President of Philippines: God Told Me to Stop Calling People Sons of Whores

President of Philippines: God Told Me to Stop Calling People Sons of Whores

Last year, when Rodrigo Duterte announced his candidacy for president of the Philippines, he thought it might be fun to start with an anecdote. So, speaking to a crowd of his supporters, he began describing a traffic jam he witnessed when the Catholic pope visited the island nation in early 2015.

“It took us five hours to get from the hotel to the airport. I asked who was coming,” he recalled. “They said it was the pope. I wanted to tell him ‘Pope, son of a whore, go home. Don’t visit anymore.’”

And just like that, as the prospective leader of a majority-Catholic country, he had suddenly called the pope the son of a whore. He later — in a very un-Duterte-like fashion — apologized repeatedly for what he said was a “joke.” And he claims that after writing a letter directly to the pope to express just how sorry he was, the Vatican wrote back with “an assurance of prayers” on the campaign trail.

Well, those prayers apparently worked: He won the election in May. Since then, in addition to launching a shoot-to-kill program to wipe out suspected drug dealers, he has just kept calling other people sons of whores instead. He even went so far as to use the term to describe U.S. President Barack Obama, who then scrapped a scheduled meeting with him in return.

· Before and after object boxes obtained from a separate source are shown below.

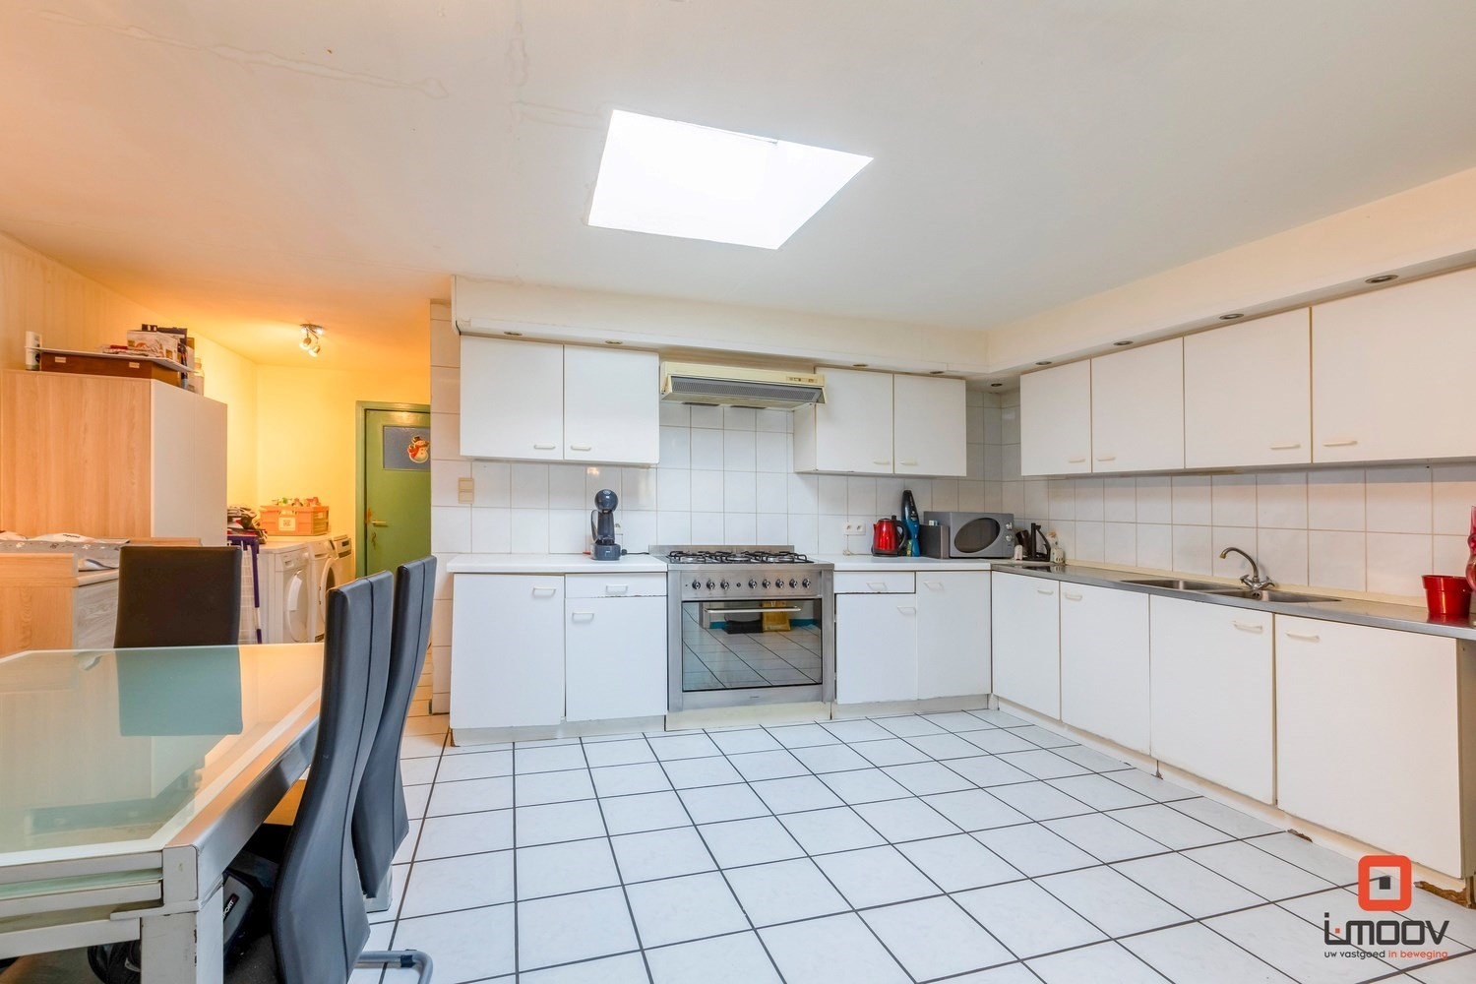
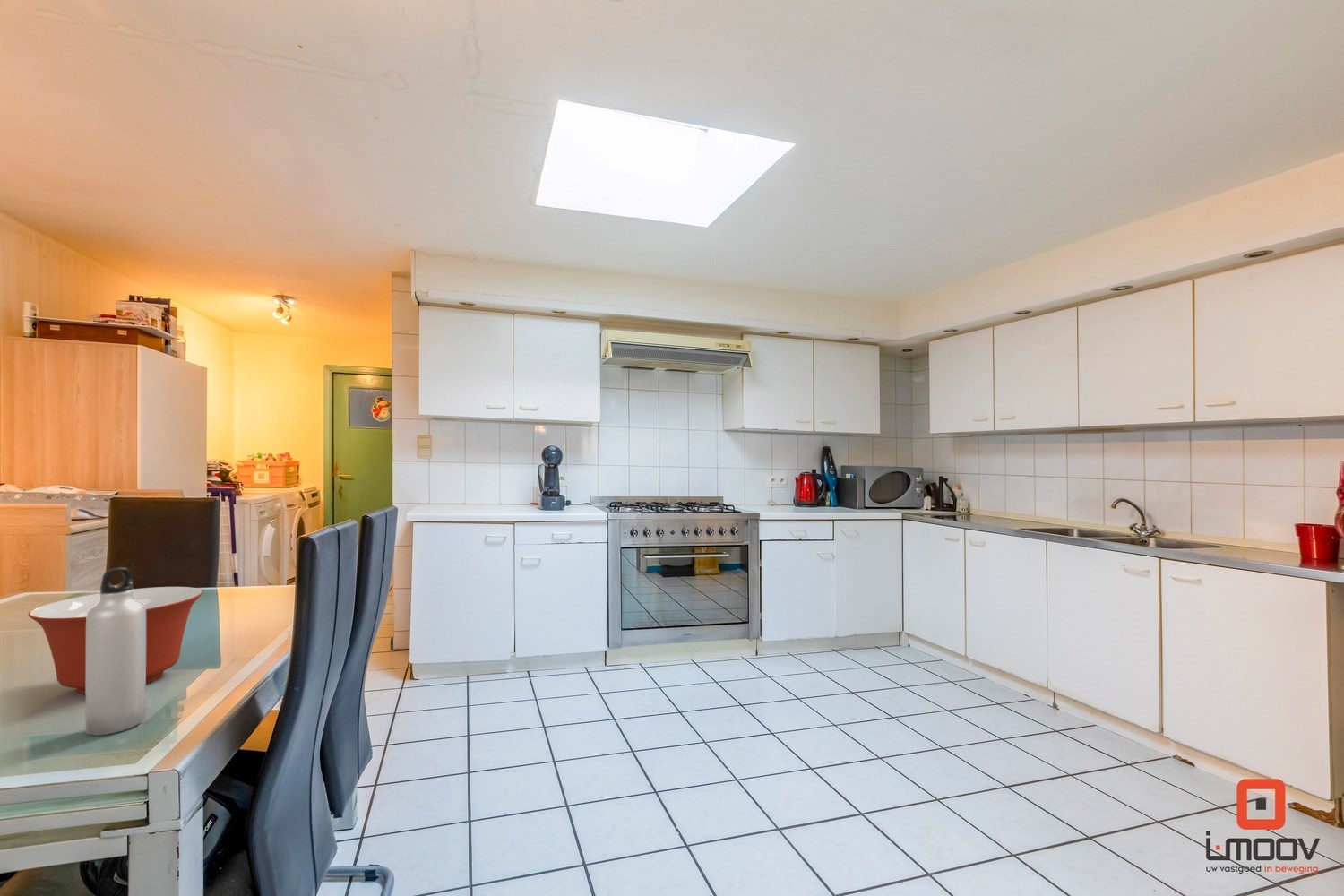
+ water bottle [85,567,146,736]
+ mixing bowl [28,586,203,695]
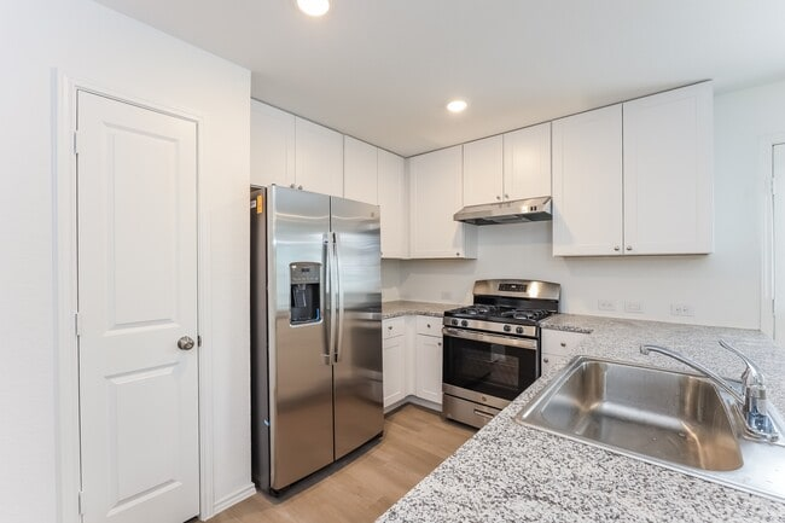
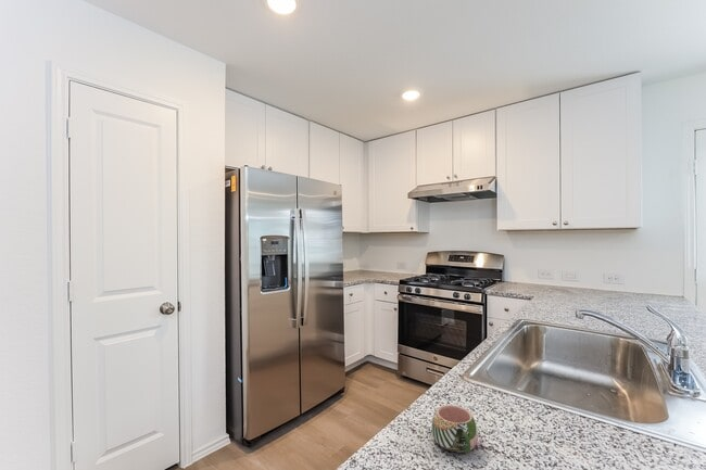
+ mug [431,404,479,455]
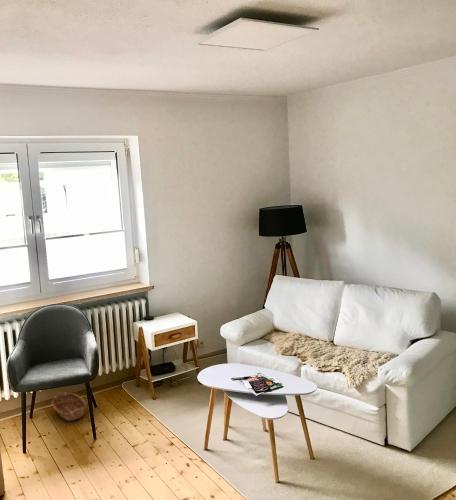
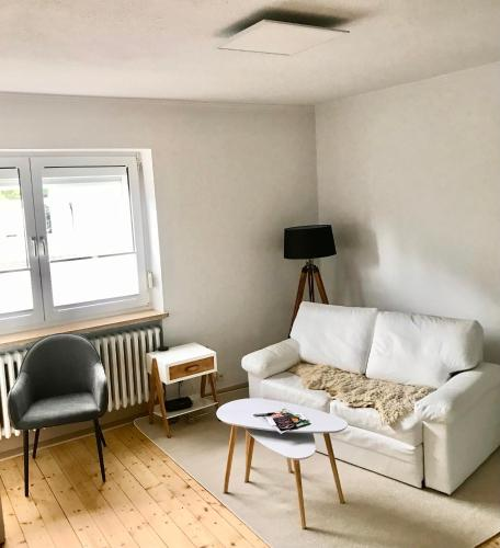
- basket [50,391,88,422]
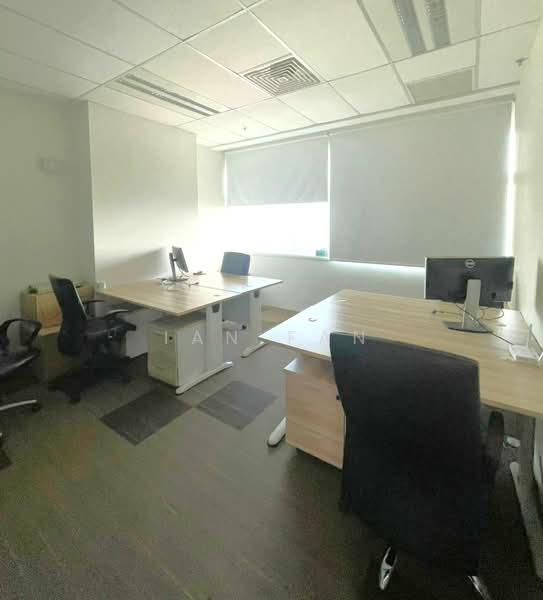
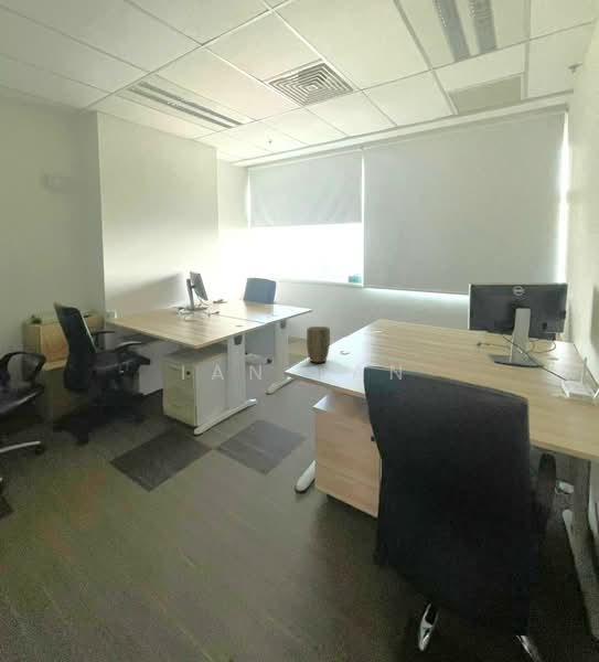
+ plant pot [306,325,331,363]
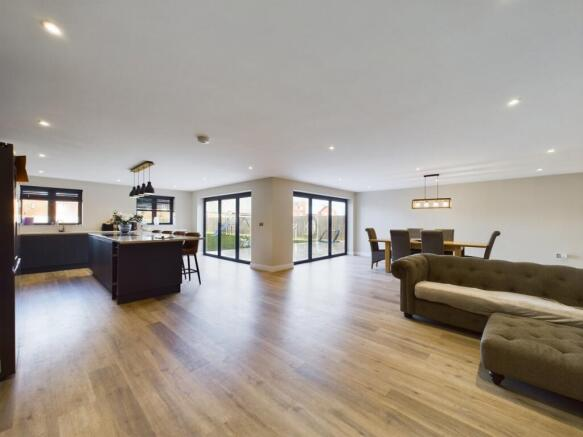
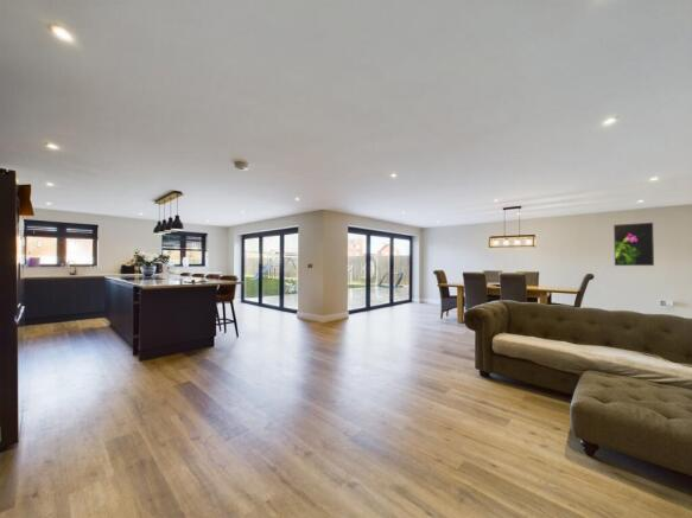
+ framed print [612,222,655,267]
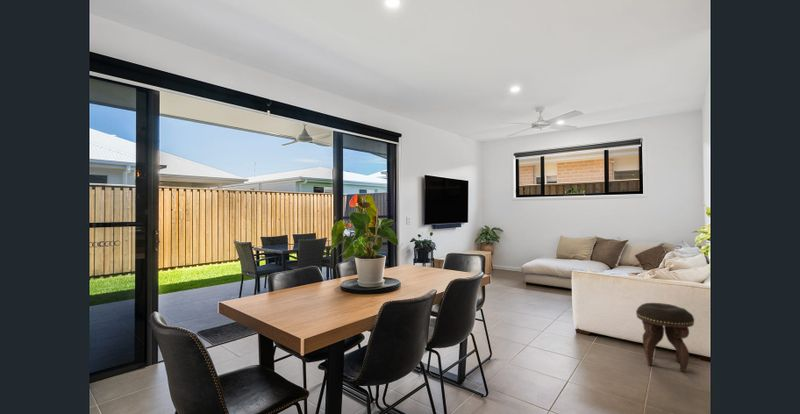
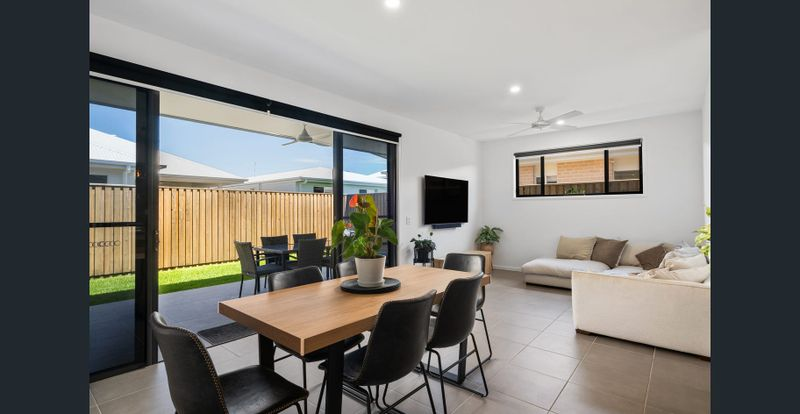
- footstool [635,302,695,373]
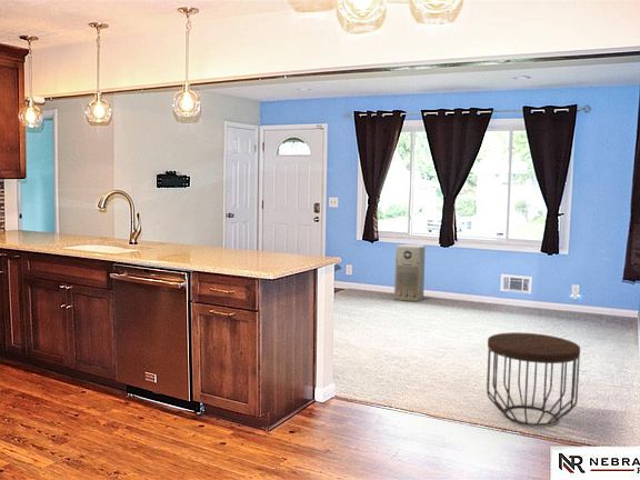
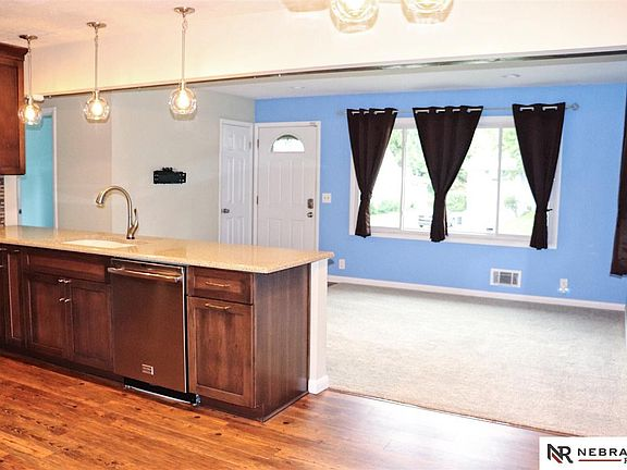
- side table [486,331,581,427]
- air purifier [393,243,427,302]
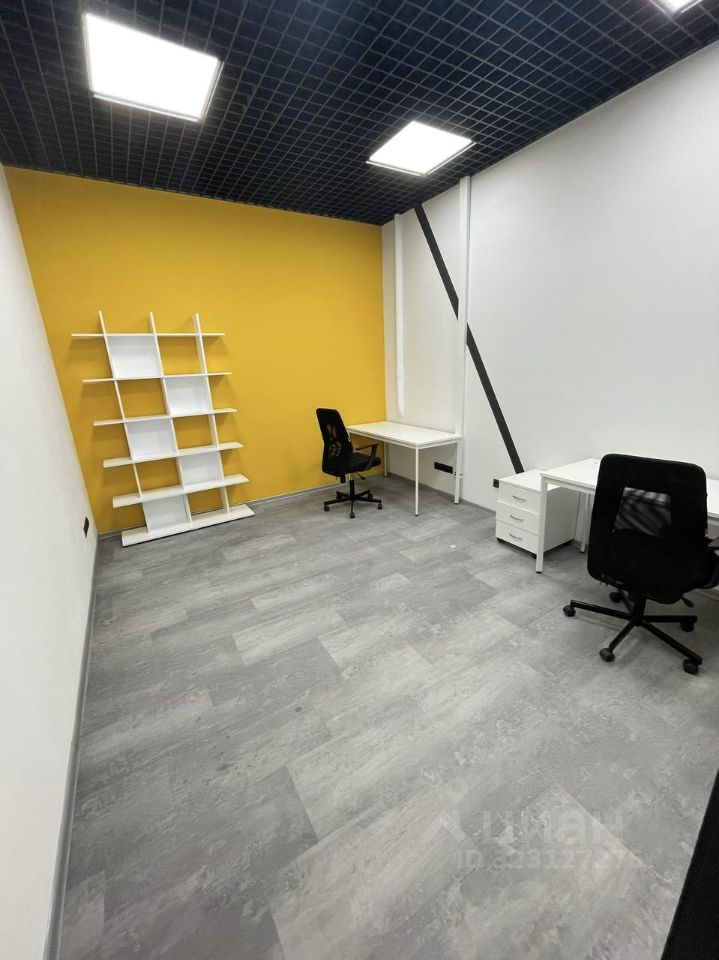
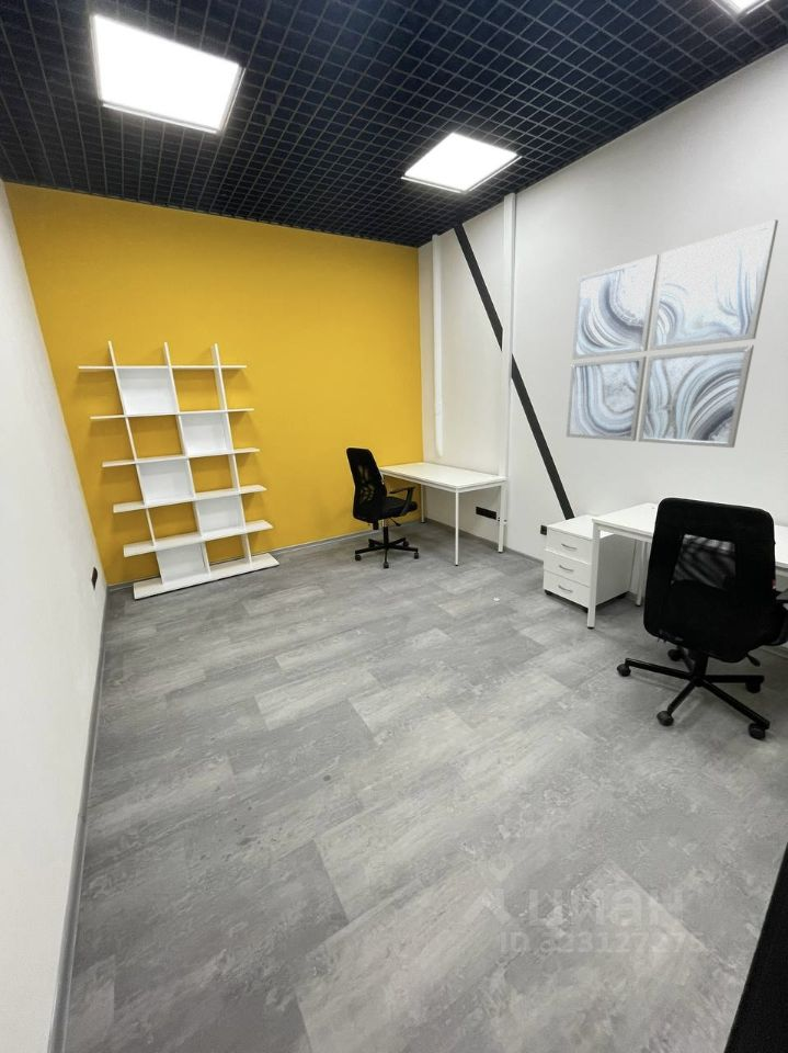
+ wall art [566,218,779,449]
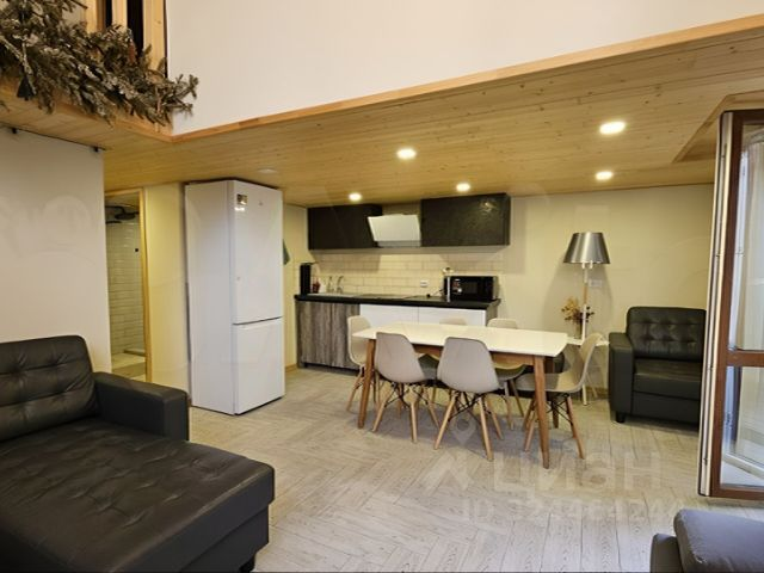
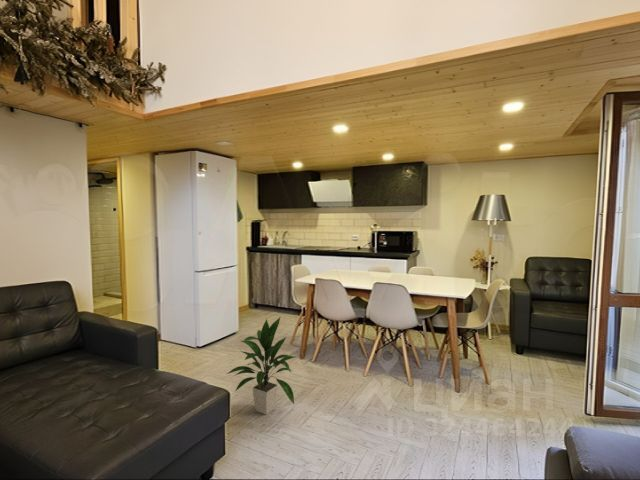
+ indoor plant [226,316,296,416]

But now, thanks to divine intervention, he says you won’t hear him say it again. On Friday, after a brief trip to Japan, Duterte landed at the airport in his hometown of Davao and announced he would not swear again. “I heard a voice telling me to stop swearing or the plane will crash in mid-air, and so I promised to stop,” he told reporters. He then went on to say that he will no longer “express slang, cuss words, and everything,” adding that a “promise to God is a promise to the Filipino people.”

Let’s just wait and see how long it takes for him to break that promise. Even after insisting he would not swear again, he admitted “there’s always a time for everything, a time to be foul-mouthed.”